**Page excerpt**:
##############################

In the event that this Agreement is terminated,
Subadviser agrees to cooperate with Adviser and any successor subadviser to
Subadviser and provide such information that is reasonably related to existing
investments by the Fund in order to ensure continuous, high quality services
are provided to the Fund; provided, however, that it is understood that
Subadviser shall not be responsible for any act or omission of Adviser or any
successor subadviser.
6. Nonliability
of Subadviser
Notwithstanding any other provisions of this Agreement,
in the absence of willful misfeasance, bad faith or gross negligence on the
part of Subadviser, Subadviser, including its officers, partners, employees or
agents, shall not be subject to any liability to Adviser or the Fund, or to any
investor, member, officer, director, partner or manager thereof, for any act or
omission in the course of, or connected with, rendering services hereunder.

##############################

**Given information**:
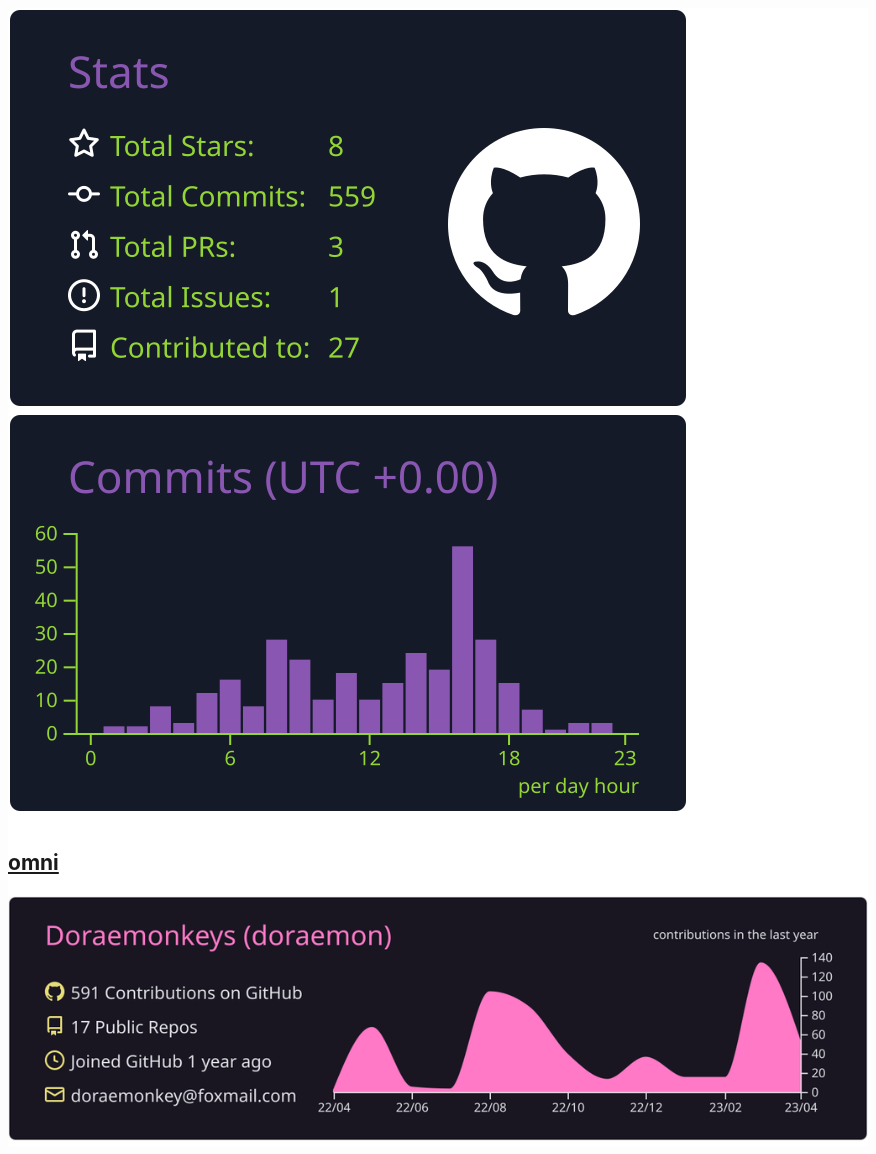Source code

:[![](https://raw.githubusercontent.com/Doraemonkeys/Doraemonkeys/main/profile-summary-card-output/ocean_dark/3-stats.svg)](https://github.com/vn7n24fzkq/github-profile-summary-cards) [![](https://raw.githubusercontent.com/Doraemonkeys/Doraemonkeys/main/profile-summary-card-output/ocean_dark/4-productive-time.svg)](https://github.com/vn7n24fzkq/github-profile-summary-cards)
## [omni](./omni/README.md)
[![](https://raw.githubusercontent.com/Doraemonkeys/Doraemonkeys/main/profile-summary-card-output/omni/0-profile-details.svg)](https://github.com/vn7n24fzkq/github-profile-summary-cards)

##############################

**What you will do**:
According to the subadvisory agreement excerpt, which three kinds of conduct by the Subadviser must be absent for it to escape liability? Please answer briefly.

**Problem solution**:
Willful misfeasance, bad faith or gross negligence.